I redesigned the COVID-19 update page on the Seattle Central College website to improve its usability of the page and effectively communicate the information to the users by applying the user-centered design process.
This case study is an individual project that I worked on in the Web Design program at Seattle Central College.
UX Designer, UX Researcher
User surveys, user interviews, affinity diagram, information architecture, sketching, wireframing, prototyping, A/B testing
Sep 2020 - Dec 2020
Adobe XD, Figma
Due to the coronavirus outbreak, Seattle Central College moved to remote operation in early March 2020. While the college quickly set up the COVID-19 Update page on its website, it failed to effectively communicate the information to the users, which caused their undue worry and increased inquiries for the student service department. I decided to redesign this page to help students navigate college during the pandemic.
How might we help users quickly access the information they need by increasing the ease of use of the website?
Since the COVID-19 outbreak and campus closure were unprecedented events, understanding people's needs and pain points was a crucial first step in such an uncertain situation. I collected 20 survey responses and conducted interviews with 6 participants. The participants include current students, faculty, employees, and people outside of school.
About half participants expressed their anxiety and worries about the uncertain situation. Some also expressed their concerns that they might be missing out on important information about the school, but didn't know what they need to know.
People are concerned about whether they could receive the same quality of education through remote learning and wondering if they have to pay the same tuition as in-person.
Some people felt frustrated when COVID-19-related information on the internet was not updated in a timely manner. Unfortunately, a lot of time, the websites didn't show when the information was updated either.
I conducted usability tests with 6 representative users to evaluate the quality of the original design. First, I asked the participants to explore the site to collect their impressions and feedback on the page. I then gave them a task to find the essential school information, which I identified in the user surveys and interviews, to evaluate the ease of use of the original design.
The information was not categorized and was randomly placed all over the page with little connection between them and no category names. Users had to read each item from top to bottom until they found the information they were looking for.
The page barely had headings, images, icons, or effective color coding and was clearly lacking a visual hierarchy. Users could not scan the page and anticipate where the information was located. They had to thoroughly go through each item on the page until they found the information they were looking for.
Since the page was densely packed with too much text, participants had to spend significant time reading large bodies of text to find the information. Some non-native speakers also struggled with reading long paragraphs with unfamiliar words and experienced frustration during the tests.
The new design should prioritize the essential information and allow users to easily access it.
Optimize the site navigation by organizing the content in a way that makes the most logical sense to the users.
Make the page easily scannable for users without needing to read the content thoroughly.
Let users know the information on the page is correct and up-to-date to minimize their undue worry.
Based on the research findings, I mapped out and categorized the information that needed to be provided on the website. I invited another person to collaborate and bring different perspectives, which eventually helped me organize large data, prioritize, and establish a logical site structure and page layout.
To allow users easily navigate the information-rich website, I add a "Quick Links" box where users can easily access information on a subpage. As I came up with 2 design ideas to make the Quick Links easy to find, I conducted A/B testing to determine which design has better navigation.
I found that, with design B, people would pay more attention to the Quick Link bar at the top of the page and could find more information without scrolling the screen. On the other hand, with design A, some people didn't realize the Quick Link in the right column and scrolled the screen to the bottom of the page. Therefore, I decided to go with design B.

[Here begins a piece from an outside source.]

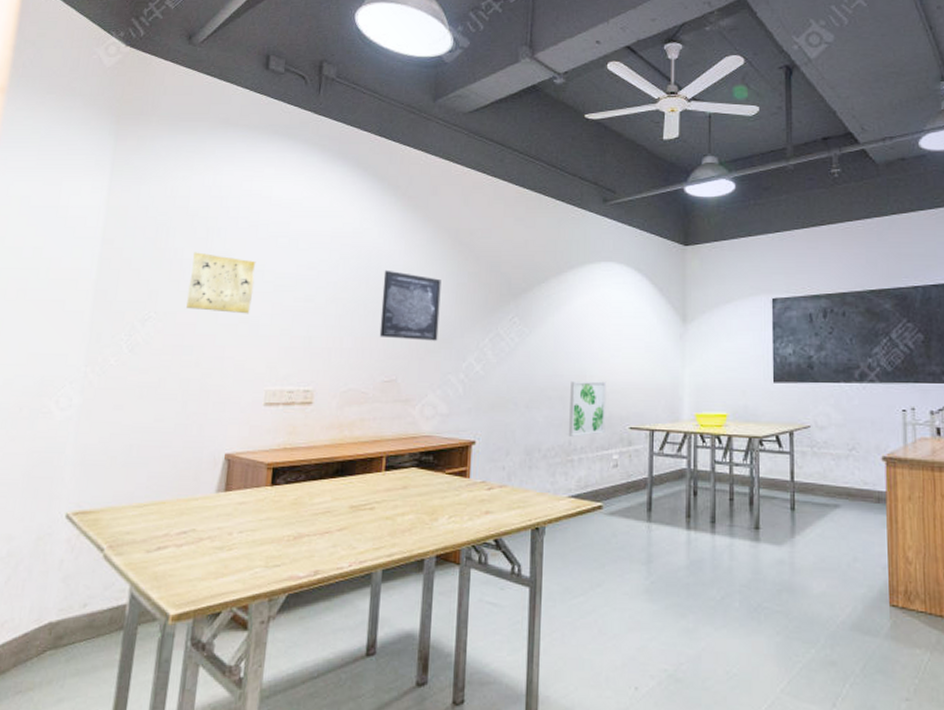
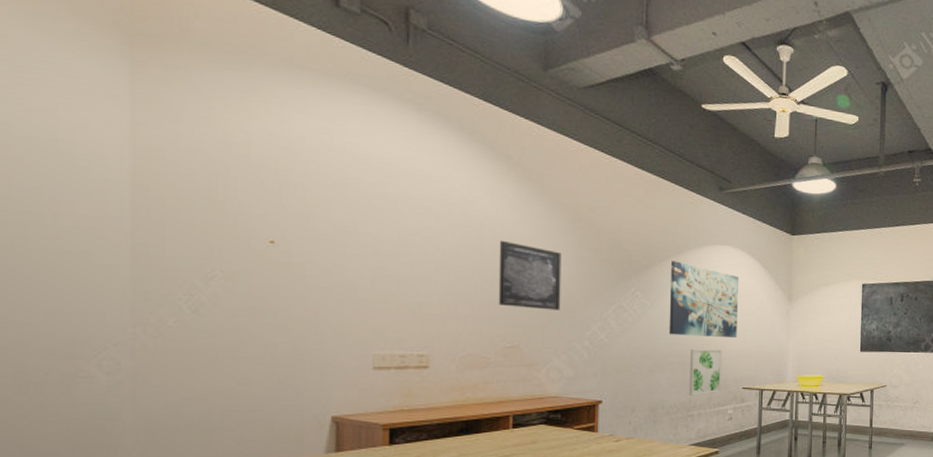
map: present [186,252,256,314] -> none [263,207,347,278]
wall art: none [547,282,626,368] -> present [669,261,740,339]

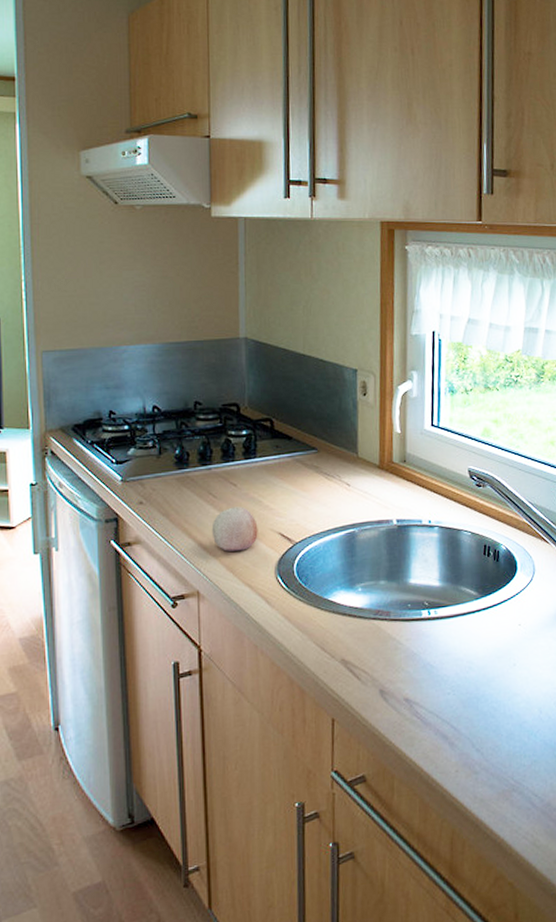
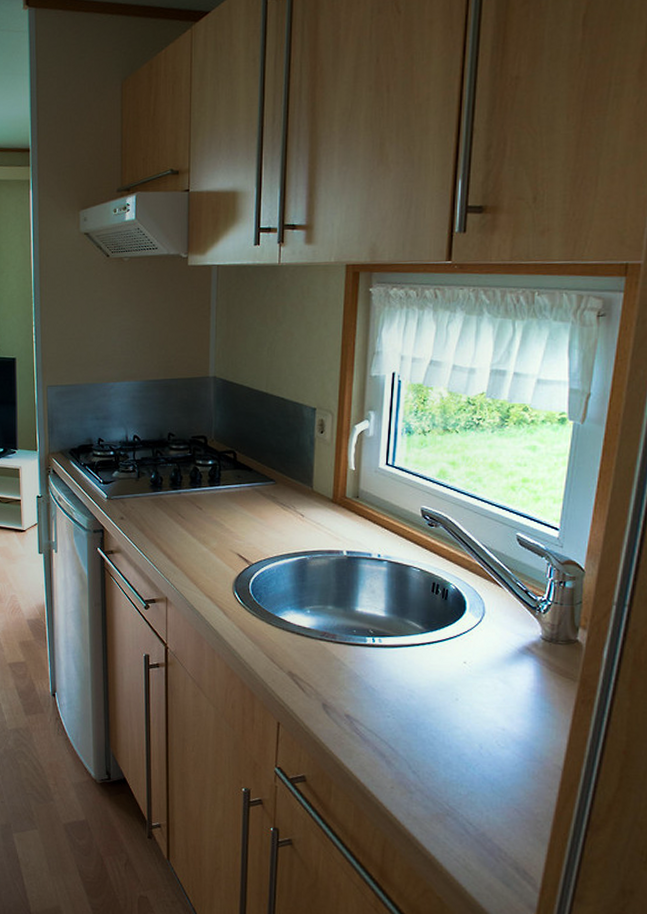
apple: present [211,506,258,552] -> none [179,527,219,566]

From user research, I learned that some people needed clarification on what information they should have known and sought more guidance in such an uncertain situation. Therefore, I decided not to oversimplify the design and made the essential information visible and explicit instead of hiding it under subpages.
One of the students' biggest concerns was the quality of remote learning. So I created a sub-page dedicated to remote learning where users can access all resources and tools to maximize their experience.
To help users navigate through text-heavy pages, I employed an in-page navigation. This helped users quickly find the information they were looking for.
I conducted user tests on the final design and found that users were able to find the essential information twice as quickly as the baseline usability testing. It confirmed that I achieved the overall improvement of accessibility, scannability, and usability of the website.
"It was very easy to navigate. The bold text and the [Quick Links] box really tell you where to look at."
Due to the time constraints, I focused mainly on designing for the primary users - current and incoming students. If I had more time, I would conduct further user research on faculty and employees' experience to achieve a better inclusive design that works for all user types.
In this project, I redesigned only the COVID-19 Update page, and the content outside of this page was out of scope. If I had more time, I would reexamine this final design by considering the overall site structures of the Seattle Central and Seattle Colleges website to make the design work as a whole website rather than just a single page.
Through the user surveys and interviews, I became aware of different needs and pain points among different user archetypes. While it helped me determine how to prioritize and organize a large amount of information, it also made me realize the importance and difficulty of achieving inclusive design.
By empathizing with users throughout the design process, I learned what it takes to achieve the human-centered design and how my work could make someone's life a little better. This project was a meaningful and fulfilling experience during my study at Seattle Central College.